Some people are really confused by the alternative editions of my sites. If you hadn't noticed the links in the navigation for each of my sites, there is an alternate.kinlane.com and an alternate.apievangelist.com blogs to compliment the main editions. What's the difference? Well, the alternative editions are fiction, and the primary editions are all non-fiction.
I had published a story the other week about running synthetic data and content through your APIs and my partner in crime expressed her sadness that this wasn't about the alternative side of my world. This prompted me to think more about why I am increasingly running "synthetic content" aka #DesignFiction through my platform on a regular basis.
- Distraction - It is a real-time distraction for me as I'm spending hours monitoring the real world of APIs. Thinking about fictional concepts, that are closely aligned with the regular work I am doing, helps me stay fresh, creative, and reduce burnout--allowing me to be more efficient in my regular non-fiction writing.
- Mind Expanding - The more I write, the easier it is for me to write on a regular basis. I find that my writing was suffering from just focusing on a single topic. I am able to take more diverse takes on all of my work, have a diverse set of ideas to work from, and just craft more stories since my expansion into the fictional world.
- Out of the Box - Beyond expanding my mind, I find writing fiction alongside my regular industry analysis often puts me completely out of the box. When it comes to monitoring the API space I'm usually focusing on what people are already doing, with the occasional filling in the gaps--when I'm writing non-fiction there are no boundaries, I can talk about ANYTHING!

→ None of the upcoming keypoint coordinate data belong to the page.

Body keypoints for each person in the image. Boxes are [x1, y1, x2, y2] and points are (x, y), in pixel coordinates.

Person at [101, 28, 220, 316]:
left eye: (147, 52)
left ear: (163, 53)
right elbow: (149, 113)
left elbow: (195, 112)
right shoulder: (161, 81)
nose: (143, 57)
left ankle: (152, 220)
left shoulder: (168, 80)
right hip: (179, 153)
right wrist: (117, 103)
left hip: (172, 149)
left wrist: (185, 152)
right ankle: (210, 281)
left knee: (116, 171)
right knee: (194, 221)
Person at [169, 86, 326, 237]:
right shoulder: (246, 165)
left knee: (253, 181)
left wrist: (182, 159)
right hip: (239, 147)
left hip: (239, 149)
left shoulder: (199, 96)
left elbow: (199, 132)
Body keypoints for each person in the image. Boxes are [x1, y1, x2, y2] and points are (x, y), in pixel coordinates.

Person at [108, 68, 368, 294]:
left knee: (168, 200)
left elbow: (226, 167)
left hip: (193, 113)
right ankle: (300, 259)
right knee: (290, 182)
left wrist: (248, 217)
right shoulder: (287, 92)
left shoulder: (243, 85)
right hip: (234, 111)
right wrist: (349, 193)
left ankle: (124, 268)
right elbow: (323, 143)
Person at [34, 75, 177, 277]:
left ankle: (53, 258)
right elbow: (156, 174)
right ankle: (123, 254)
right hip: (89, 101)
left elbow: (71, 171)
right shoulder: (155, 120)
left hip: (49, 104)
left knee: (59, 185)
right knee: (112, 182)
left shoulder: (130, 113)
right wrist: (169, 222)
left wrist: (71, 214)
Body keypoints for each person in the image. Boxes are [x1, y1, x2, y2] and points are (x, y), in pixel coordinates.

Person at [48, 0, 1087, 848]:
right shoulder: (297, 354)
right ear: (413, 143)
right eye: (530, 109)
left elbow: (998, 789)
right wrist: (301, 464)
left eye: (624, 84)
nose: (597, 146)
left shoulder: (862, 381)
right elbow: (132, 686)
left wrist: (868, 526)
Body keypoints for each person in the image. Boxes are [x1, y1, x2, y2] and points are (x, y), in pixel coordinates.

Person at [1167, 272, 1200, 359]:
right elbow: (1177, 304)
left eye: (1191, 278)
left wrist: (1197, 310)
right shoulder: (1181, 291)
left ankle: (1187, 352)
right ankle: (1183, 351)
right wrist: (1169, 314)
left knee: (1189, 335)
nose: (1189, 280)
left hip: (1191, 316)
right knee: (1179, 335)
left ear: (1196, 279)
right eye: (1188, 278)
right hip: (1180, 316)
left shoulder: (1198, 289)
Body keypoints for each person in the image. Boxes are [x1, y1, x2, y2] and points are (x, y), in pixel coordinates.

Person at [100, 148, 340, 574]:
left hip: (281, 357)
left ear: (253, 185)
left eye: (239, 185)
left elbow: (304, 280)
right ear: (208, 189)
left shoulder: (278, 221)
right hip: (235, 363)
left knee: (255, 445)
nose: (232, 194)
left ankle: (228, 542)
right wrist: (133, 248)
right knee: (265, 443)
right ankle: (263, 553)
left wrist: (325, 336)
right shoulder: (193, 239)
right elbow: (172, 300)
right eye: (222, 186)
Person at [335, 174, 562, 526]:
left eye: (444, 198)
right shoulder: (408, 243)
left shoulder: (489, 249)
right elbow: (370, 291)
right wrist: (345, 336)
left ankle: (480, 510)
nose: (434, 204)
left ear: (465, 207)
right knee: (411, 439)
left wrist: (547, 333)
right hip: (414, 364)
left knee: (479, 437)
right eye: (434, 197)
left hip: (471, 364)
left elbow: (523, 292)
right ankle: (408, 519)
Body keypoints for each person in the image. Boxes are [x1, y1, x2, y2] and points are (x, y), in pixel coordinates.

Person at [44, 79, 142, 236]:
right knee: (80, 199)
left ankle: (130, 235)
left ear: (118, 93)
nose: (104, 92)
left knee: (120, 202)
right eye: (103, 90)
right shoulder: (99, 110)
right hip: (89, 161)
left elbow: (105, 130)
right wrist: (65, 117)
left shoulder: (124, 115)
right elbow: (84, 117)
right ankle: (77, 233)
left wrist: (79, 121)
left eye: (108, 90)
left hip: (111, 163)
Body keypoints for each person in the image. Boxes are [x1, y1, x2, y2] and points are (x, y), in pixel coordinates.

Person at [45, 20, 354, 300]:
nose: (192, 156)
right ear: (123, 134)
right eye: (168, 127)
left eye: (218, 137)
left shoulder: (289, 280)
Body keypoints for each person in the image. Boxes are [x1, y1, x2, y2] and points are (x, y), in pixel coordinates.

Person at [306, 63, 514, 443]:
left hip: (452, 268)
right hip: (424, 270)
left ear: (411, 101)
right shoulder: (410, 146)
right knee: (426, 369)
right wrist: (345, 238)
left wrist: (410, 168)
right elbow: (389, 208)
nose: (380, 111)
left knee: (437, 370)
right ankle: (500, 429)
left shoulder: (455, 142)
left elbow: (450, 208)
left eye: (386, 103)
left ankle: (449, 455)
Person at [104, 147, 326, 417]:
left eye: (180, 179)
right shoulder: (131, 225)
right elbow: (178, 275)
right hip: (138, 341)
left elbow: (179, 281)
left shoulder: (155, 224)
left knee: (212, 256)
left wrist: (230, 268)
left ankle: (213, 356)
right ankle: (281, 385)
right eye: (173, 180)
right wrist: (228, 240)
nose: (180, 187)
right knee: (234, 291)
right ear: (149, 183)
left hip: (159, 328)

- Startup Release - I can write about my ideas for startups like they exist, and explore the ideas like I was actually doing the work. The best part is that I do not actually have to do them. I can put the ideas out there, exercise the muscles provides seeds for other people's startups, but don't actually have to own the shitty side of actually doing a startup.
- Law Enforcement - When I research and write my non-fiction it allows me to explore topics and concepts that normally might get law enforcement to take another look at me. In the current online climate. this can be a problem, where I can easily point to my fictional writing as the reason for my strange web searches and social activity.
These are just a handful of the benefits I'm seeing from running synthetic content through my network, alongside the regular work I do each day. Right now I am producing about 15% fictional work, and 85% non-fiction storytelling and analysis. My goal is to reach a 50/50 balance in my writing, where I am spending equal time exploring design fiction scenarios for every topic and industry I'm researching and providing analysis on.
Some folks have expressed concerns about there being confusion between my fiction and my non-fiction, but I think this already exists online from the promised made by startups regarding technology, all the way to the current cybersecurity environment being defined online. It can be difficult to tell fact from fiction--at least I use the #DesignFiction hashtag in my titles! The fuzziness between fact and fiction online is one of the reasons I think that #DesignFiction is so important, allowing us to tell stories of what might be, or could be, as a result of all this technology we are unleashing on the world.